Boice draws on American theologian Michael Horton’s Beyond Culture Wars (1994) when he strongly states that evangelicals currently offer little in cultural battles:

first, because they have not participated in culture enough for their views about it to be taken seriously, and second, because they do not know the Bible or their own theology well enough to be able to give a distinctly Christian contribution if they did. (115)

The Rediscovered World

The stakes are high. Abandonment of biblical Christianity in some quarters has only produced a “pitiful state of uncertainty and insecurity in church leaders” (107). “People are not attracted to a church that does not know what it believes” (108). Imposing our own moral code on others, criminalising sinful behaviour and creating nice ghettos for ourselves is only going to backfire, Boice believes (123).

In other words, the city of God is in danger of having little impact on the city of man. Boice calls today’s church to embody six principles characteristic by John 17—joy, holiness, truth, mission, unity, and love. Too much emphasis in the modern church is on growing attendances, political structures and laws. Jesus, however, was focussed on the glorification of God, and the character and conduct of those by whom God would be glorified (173–174). People who live in the city of God cannot withdraw from the culture and expect the culture to change.

New World Order

The revised edition of Two Cities, Two Loves is easy to digest, with incredible riches in every chapter—too many to explore here. However, some clangers have made it through including this one: “[Emperor] Constantine had converted to Christianity after his victory at the Milvian Bridge in 312BC” (xiv). That’s some feat, considering Jesus hadn’t been born, the Roman Empire hadn’t been founded, and the Milvian Bridge didn’t exist. Nitpicking, yes? But this is a revised edition.
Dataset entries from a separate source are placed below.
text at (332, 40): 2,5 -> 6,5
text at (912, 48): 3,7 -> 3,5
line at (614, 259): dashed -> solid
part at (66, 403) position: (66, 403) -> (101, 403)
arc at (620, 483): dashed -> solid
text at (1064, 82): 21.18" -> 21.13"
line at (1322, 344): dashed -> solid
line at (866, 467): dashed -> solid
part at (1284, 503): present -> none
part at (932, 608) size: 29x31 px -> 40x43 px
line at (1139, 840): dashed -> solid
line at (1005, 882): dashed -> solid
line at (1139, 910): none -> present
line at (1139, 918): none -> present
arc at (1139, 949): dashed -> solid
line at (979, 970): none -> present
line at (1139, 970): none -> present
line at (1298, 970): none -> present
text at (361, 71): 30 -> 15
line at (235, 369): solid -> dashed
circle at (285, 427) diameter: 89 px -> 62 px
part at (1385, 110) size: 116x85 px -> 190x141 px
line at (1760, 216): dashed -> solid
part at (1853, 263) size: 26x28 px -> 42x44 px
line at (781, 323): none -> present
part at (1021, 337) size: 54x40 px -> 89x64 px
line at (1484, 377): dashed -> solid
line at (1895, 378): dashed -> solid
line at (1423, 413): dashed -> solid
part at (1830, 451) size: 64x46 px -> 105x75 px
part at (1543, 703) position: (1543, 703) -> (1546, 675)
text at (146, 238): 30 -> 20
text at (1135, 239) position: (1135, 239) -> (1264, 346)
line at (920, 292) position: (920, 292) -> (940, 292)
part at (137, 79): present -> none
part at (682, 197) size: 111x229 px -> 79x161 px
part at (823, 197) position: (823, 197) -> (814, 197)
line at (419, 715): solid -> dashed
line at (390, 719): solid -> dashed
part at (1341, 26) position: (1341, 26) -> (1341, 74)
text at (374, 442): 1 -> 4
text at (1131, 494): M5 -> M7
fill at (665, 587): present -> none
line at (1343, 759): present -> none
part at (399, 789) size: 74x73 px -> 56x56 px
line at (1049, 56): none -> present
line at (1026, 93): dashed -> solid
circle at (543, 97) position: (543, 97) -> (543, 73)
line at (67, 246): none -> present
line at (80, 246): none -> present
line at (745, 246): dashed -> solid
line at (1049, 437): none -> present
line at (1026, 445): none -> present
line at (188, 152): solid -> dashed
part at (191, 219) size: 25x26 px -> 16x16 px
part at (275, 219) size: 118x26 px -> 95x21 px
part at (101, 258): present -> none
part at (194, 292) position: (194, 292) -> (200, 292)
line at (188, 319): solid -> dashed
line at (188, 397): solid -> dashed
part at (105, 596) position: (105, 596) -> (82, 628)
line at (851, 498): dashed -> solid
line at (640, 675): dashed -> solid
There’s also the assertion that in Mark 4:35–41, Satan tries to destroy Jesus with the storm on the Sea of Galilee, forcing Jesus to rebuke it (7). Some commentators run with that line, but Scripture such as Psalm 135:7 makes it clear that God has global control of the weather. The point here is exactly what the disciples declare: “Who then is this, that even the wind and the sea obey him?” (Mk 4:41). Jesus is God. He is in control.

Lastly, for such a big picture work with timeless truths, it’s incredibly American-centric. The revision needed to trim some of the unnecessary references, which would have only strengthened it and made it more pressing for the city of God at large.